Кого слепая страсть связала,

Того обманет ложь твоя.

Велит мне ум седой и строгий

Не верить слову твоему:

Отшельник дряхлый и убогий

Уже не нужен никому.

Мне показалось — ты сказала

Пустым признанием твоим:

"Свободный ветер я связала,

И он остался недвижим.

Огонь несет с собою холод,

Пылая, движется вода".

Для шуток я уже немолод,

Я отшутился навсегда".

Я все повторял про себя последние строчки и смотрел в темень за окном. Поезд шел сквозь тундру, сквозь тундру. Где-то в этой холодной тьме провел многие годы Шумовский.

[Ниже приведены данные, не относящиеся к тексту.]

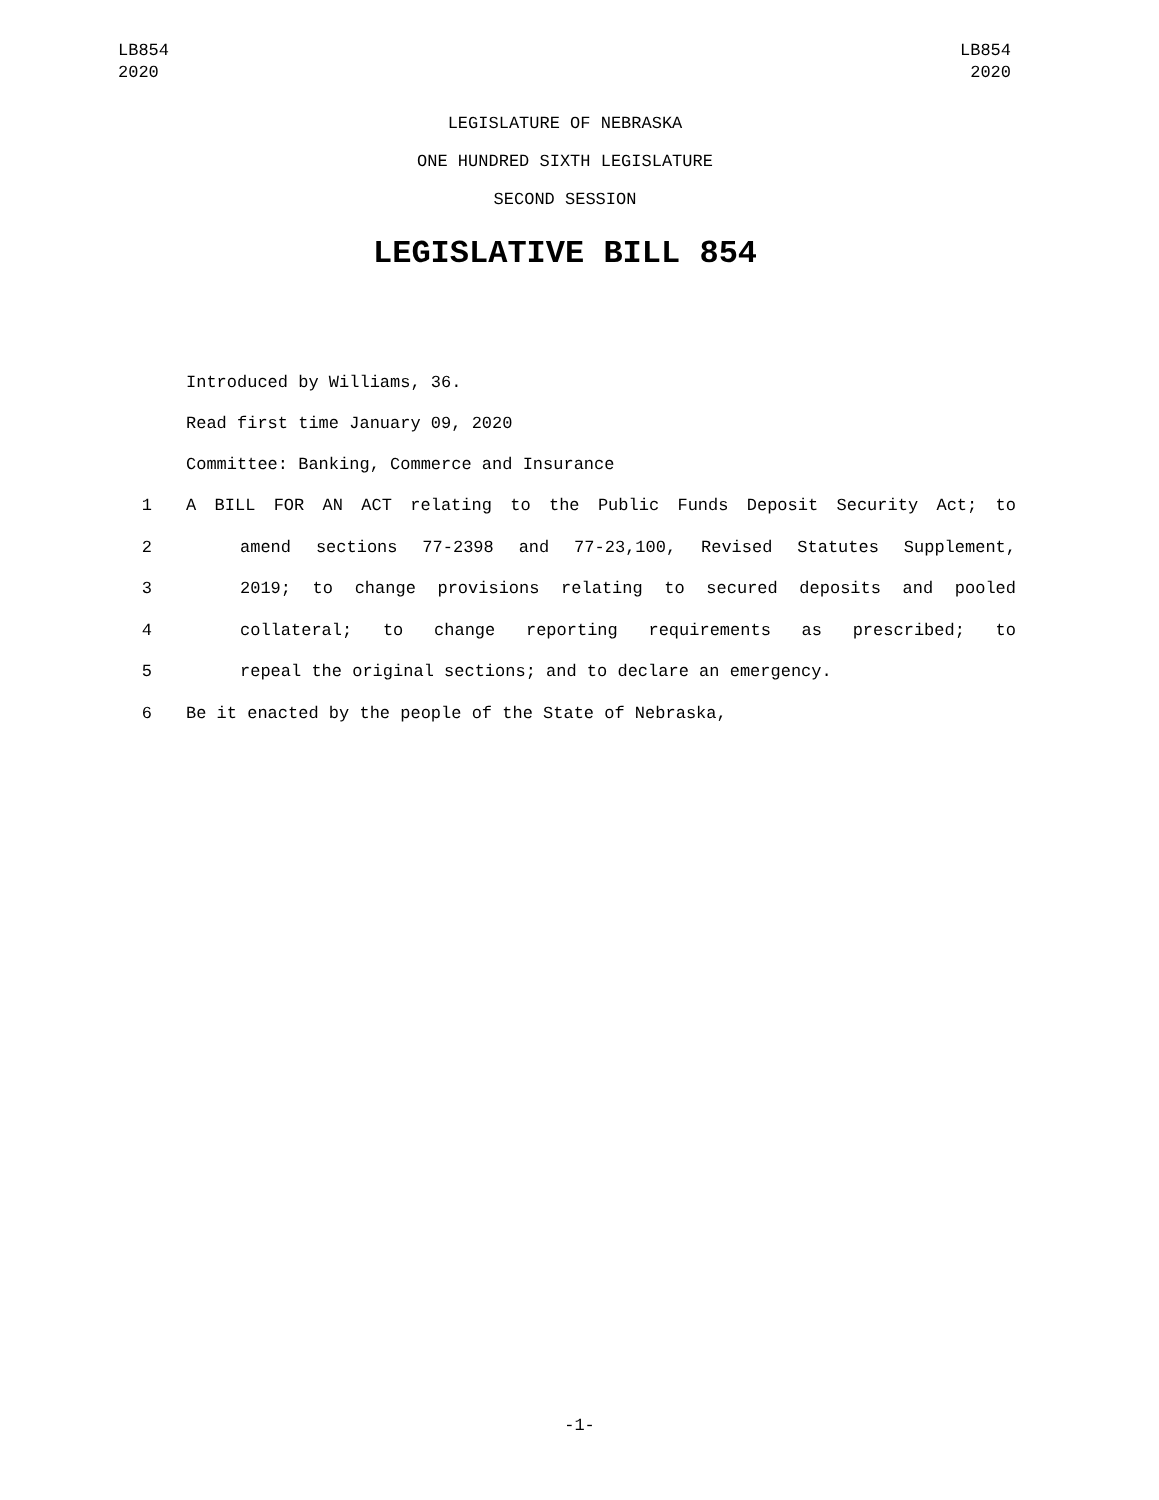LB854
2020
LB854
2020
LEGISLATURE OF NEBRASKA
ONE HUNDRED SIXTH LEGISLATURE
SECOND SESSION
LEGISLATIVE BILL 854
Introduced by Williams, 36.
Read first time January 09, 2020
Committee: Banking, Commerce and Insurance
1 A BILL FOR AN ACT relating to the Public Funds Deposit Security Act; to
2 amend sections 77-2398 and 77-23,100, Revised Statutes Supplement,
3 2019; to change provisions relating to secured deposits and pooled
4 collateral; to change reporting requirements as prescribed; to
5 repeal the original sections; and to declare an emergency.
6 Be it enacted by the people of the State of Nebraska,
-1-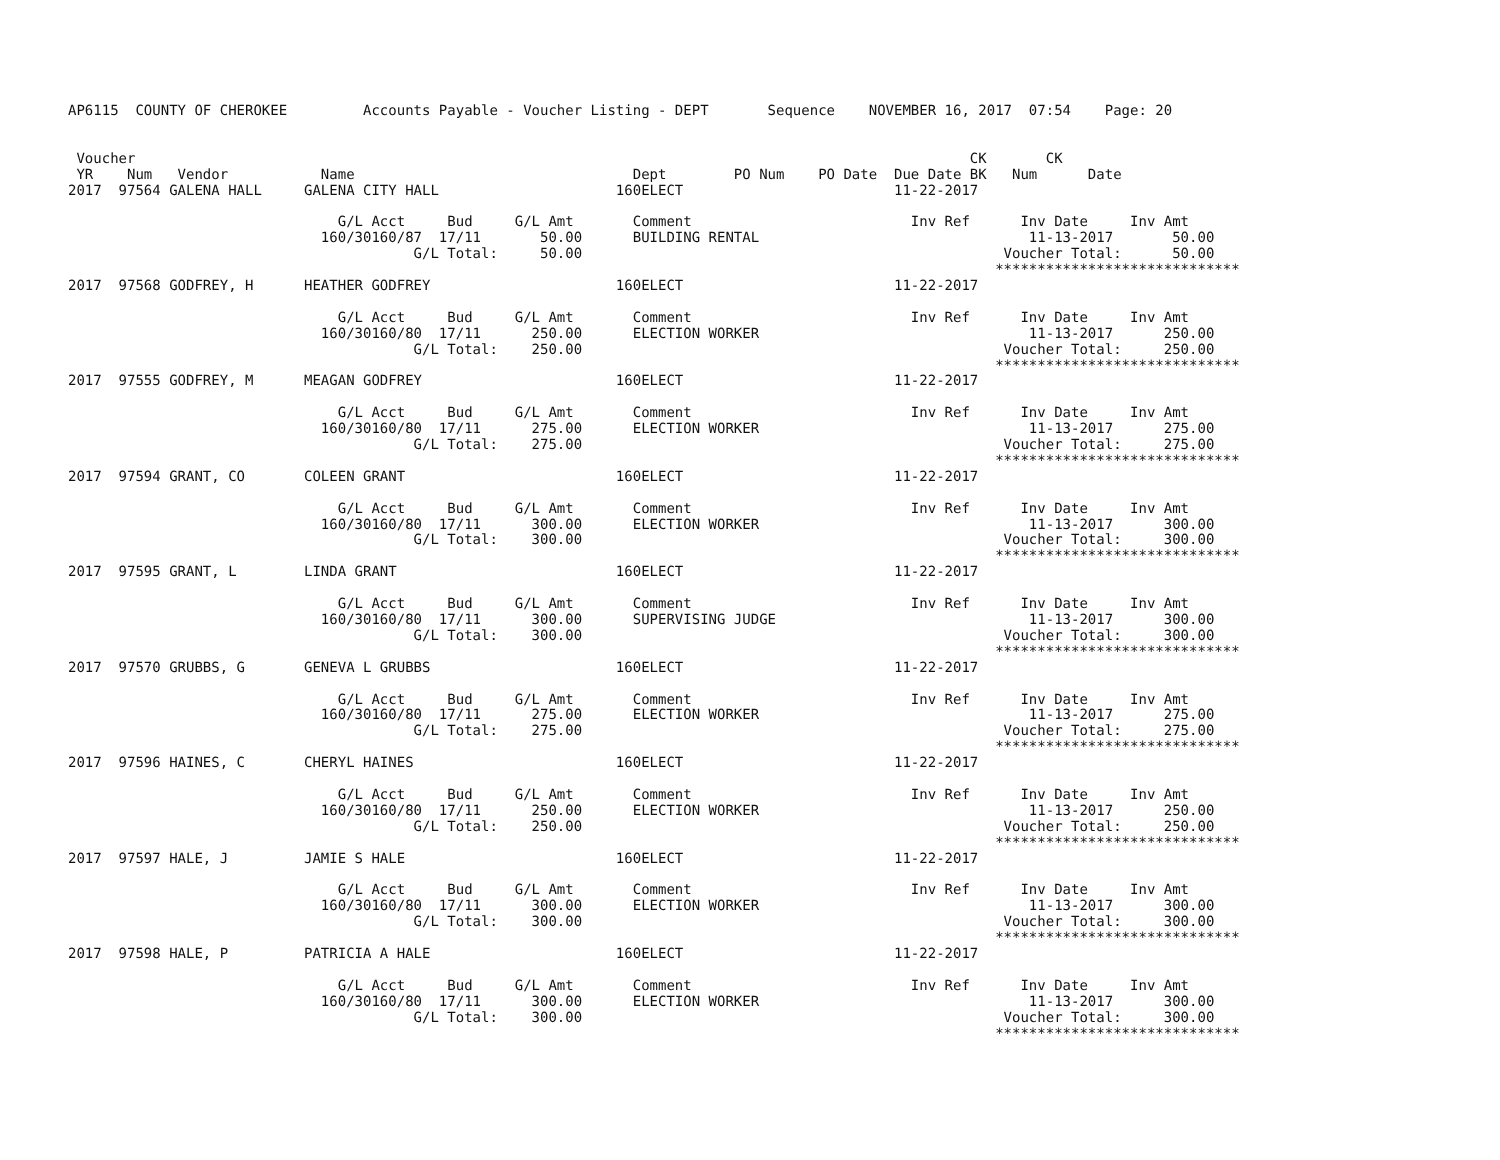AP6115  COUNTY OF CHEROKEE         Accounts Payable - Voucher Listing - DEPT       Sequence    NOVEMBER 16, 2017  07:54    Page: 20


 Voucher                                                                                                   CK       CK
 YR    Num   Vendor           Name                                 Dept        PO Num    PO Date  Due Date BK   Num      Date
2017  97564 GALENA HALL     GALENA CITY HALL                     160ELECT                         11-22-2017

                                G/L Acct     Bud     G/L Amt       Comment                          Inv Ref      Inv Date     Inv Amt
                              160/30160/87  17/11       50.00      BUILDING RENTAL                                11-13-2017       50.00
                                         G/L Total:     50.00                                                  Voucher Total:      50.00
                                                                                                              *****************************
2017  97568 GODFREY, H      HEATHER GODFREY                      160ELECT                         11-22-2017

                                G/L Acct     Bud     G/L Amt       Comment                          Inv Ref      Inv Date     Inv Amt
                              160/30160/80  17/11      250.00      ELECTION WORKER                                11-13-2017      250.00
                                         G/L Total:    250.00                                                  Voucher Total:     250.00
                                                                                                              *****************************
2017  97555 GODFREY, M      MEAGAN GODFREY                       160ELECT                         11-22-2017

                                G/L Acct     Bud     G/L Amt       Comment                          Inv Ref      Inv Date     Inv Amt
                              160/30160/80  17/11      275.00      ELECTION WORKER                                11-13-2017      275.00
                                         G/L Total:    275.00                                                  Voucher Total:     275.00
                                                                                                              *****************************
2017  97594 GRANT, CO       COLEEN GRANT                         160ELECT                         11-22-2017

                                G/L Acct     Bud     G/L Amt       Comment                          Inv Ref      Inv Date     Inv Amt
                              160/30160/80  17/11      300.00      ELECTION WORKER                                11-13-2017      300.00
                                         G/L Total:    300.00                                                  Voucher Total:     300.00
                                                                                                              *****************************
2017  97595 GRANT, L        LINDA GRANT                          160ELECT                         11-22-2017

                                G/L Acct     Bud     G/L Amt       Comment                          Inv Ref      Inv Date     Inv Amt
                              160/30160/80  17/11      300.00      SUPERVISING JUDGE                              11-13-2017      300.00
                                         G/L Total:    300.00                                                  Voucher Total:     300.00
                                                                                                              *****************************
2017  97570 GRUBBS, G       GENEVA L GRUBBS                      160ELECT                         11-22-2017

                                G/L Acct     Bud     G/L Amt       Comment                          Inv Ref      Inv Date     Inv Amt
                              160/30160/80  17/11      275.00      ELECTION WORKER                                11-13-2017      275.00
                                         G/L Total:    275.00                                                  Voucher Total:     275.00
                                                                                                              *****************************
2017  97596 HAINES, C       CHERYL HAINES                        160ELECT                         11-22-2017

                                G/L Acct     Bud     G/L Amt       Comment                          Inv Ref      Inv Date     Inv Amt
                              160/30160/80  17/11      250.00      ELECTION WORKER                                11-13-2017      250.00
                                         G/L Total:    250.00                                                  Voucher Total:     250.00
                                                                                                              *****************************
2017  97597 HALE, J         JAMIE S HALE                         160ELECT                         11-22-2017

                                G/L Acct     Bud     G/L Amt       Comment                          Inv Ref      Inv Date     Inv Amt
                              160/30160/80  17/11      300.00      ELECTION WORKER                                11-13-2017      300.00
                                         G/L Total:    300.00                                                  Voucher Total:     300.00
                                                                                                              *****************************
2017  97598 HALE, P         PATRICIA A HALE                      160ELECT                         11-22-2017

                                G/L Acct     Bud     G/L Amt       Comment                          Inv Ref      Inv Date     Inv Amt
                              160/30160/80  17/11      300.00      ELECTION WORKER                                11-13-2017      300.00
                                         G/L Total:    300.00                                                  Voucher Total:     300.00
                                                                                                              *****************************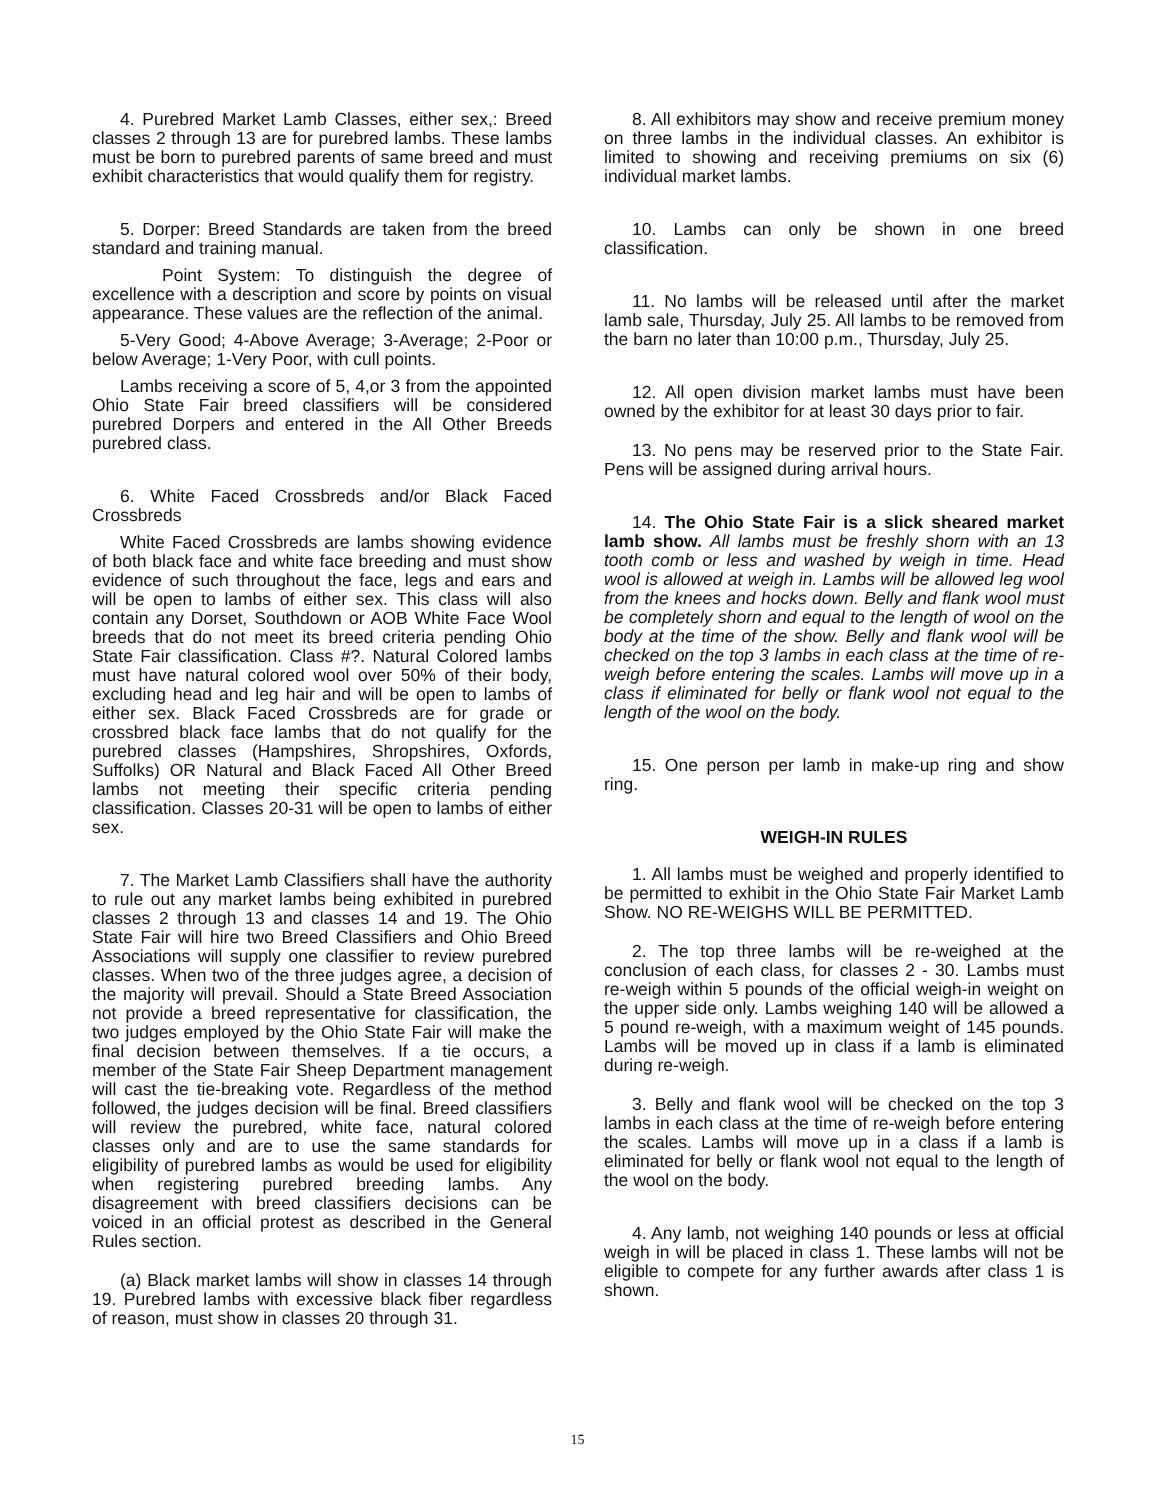4. Purebred Market Lamb Classes, either sex,: Breed classes 2 through 13 are for purebred lambs. These lambs must be born to purebred parents of same breed and must exhibit characteristics that would qualify them for registry.
5. Dorper: Breed Standards are taken from the breed standard and training manual.
Point System: To distinguish the degree of excellence with a description and score by points on visual appearance. These values are the reflection of the animal.
5-Very Good; 4-Above Average; 3-Average; 2-Poor or below Average; 1-Very Poor, with cull points.
Lambs receiving a score of 5, 4,or 3 from the appointed Ohio State Fair breed classifiers will be considered purebred Dorpers and entered in the All Other Breeds purebred class.
6. White Faced Crossbreds and/or Black Faced Crossbreds
White Faced Crossbreds are lambs showing evidence of both black face and white face breeding and must show evidence of such throughout the face, legs and ears and will be open to lambs of either sex. This class will also contain any Dorset, Southdown or AOB White Face Wool breeds that do not meet its breed criteria pending Ohio State Fair classification. Class #?. Natural Colored lambs must have natural colored wool over 50% of their body, excluding head and leg hair and will be open to lambs of either sex. Black Faced Crossbreds are for grade or crossbred black face lambs that do not qualify for the purebred classes (Hampshires, Shropshires, Oxfords, Suffolks) OR Natural and Black Faced All Other Breed lambs not meeting their specific criteria pending classification. Classes 20-31 will be open to lambs of either sex.
7. The Market Lamb Classifiers shall have the authority to rule out any market lambs being exhibited in purebred classes 2 through 13 and classes 14 and 19. The Ohio State Fair will hire two Breed Classifiers and Ohio Breed Associations will supply one classifier to review purebred classes. When two of the three judges agree, a decision of the majority will prevail. Should a State Breed Association not provide a breed representative for classification, the two judges employed by the Ohio State Fair will make the final decision between themselves. If a tie occurs, a member of the State Fair Sheep Department management will cast the tie-breaking vote. Regardless of the method followed, the judges decision will be final. Breed classifiers will review the purebred, white face, natural colored classes only and are to use the same standards for eligibility of purebred lambs as would be used for eligibility when registering purebred breeding lambs. Any disagreement with breed classifiers decisions can be voiced in an official protest as described in the General Rules section.
(a) Black market lambs will show in classes 14 through 19. Purebred lambs with excessive black fiber regardless of reason, must show in classes 20 through 31.
8. All exhibitors may show and receive premium money on three lambs in the individual classes. An exhibitor is limited to showing and receiving premiums on six (6) individual market lambs.
10. Lambs can only be shown in one breed classification.
11. No lambs will be released until after the market lamb sale, Thursday, July 25. All lambs to be removed from the barn no later than 10:00 p.m., Thursday, July 25.
12. All open division market lambs must have been owned by the exhibitor for at least 30 days prior to fair.
13. No pens may be reserved prior to the State Fair. Pens will be assigned during arrival hours.
14. The Ohio State Fair is a slick sheared market lamb show. All lambs must be freshly shorn with an 13 tooth comb or less and washed by weigh in time. Head wool is allowed at weigh in. Lambs will be allowed leg wool from the knees and hocks down. Belly and flank wool must be completely shorn and equal to the length of wool on the body at the time of the show. Belly and flank wool will be checked on the top 3 lambs in each class at the time of re-weigh before entering the scales. Lambs will move up in a class if eliminated for belly or flank wool not equal to the length of the wool on the body.
15. One person per lamb in make-up ring and show ring.
WEIGH-IN RULES
1. All lambs must be weighed and properly identified to be permitted to exhibit in the Ohio State Fair Market Lamb Show. NO RE-WEIGHS WILL BE PERMITTED.
2. The top three lambs will be re-weighed at the conclusion of each class, for classes 2 - 30. Lambs must re-weigh within 5 pounds of the official weigh-in weight on the upper side only. Lambs weighing 140 will be allowed a 5 pound re-weigh, with a maximum weight of 145 pounds. Lambs will be moved up in class if a lamb is eliminated during re-weigh.
3. Belly and flank wool will be checked on the top 3 lambs in each class at the time of re-weigh before entering the scales. Lambs will move up in a class if a lamb is eliminated for belly or flank wool not equal to the length of the wool on the body.
4. Any lamb, not weighing 140 pounds or less at official weigh in will be placed in class 1. These lambs will not be eligible to compete for any further awards after class 1 is shown.
15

Возможно, он укладывал на промерзший грунт те шпалы и рельсы, по которым сейчас шел наш поезд.

Раскидавшись, храпели на полках мои друзья.

Возможно, здесь Шумовский твердил про себя эти же строчки: «Огонь несет с собою холод, пылая, движется вода». И видел лицо лукавой женщины, которая способна сказать такие слова. И быть может, его мечта о такой женщине помогла ему выжить, а потом написать хорошие, умные книги.

Старинные стихи естественно и точно входят в его текст, в дебри арабистики. И автор так любит их, что сам переводит, не доверяя поэтам-переводчикам. И потому там попадаются слабые строки.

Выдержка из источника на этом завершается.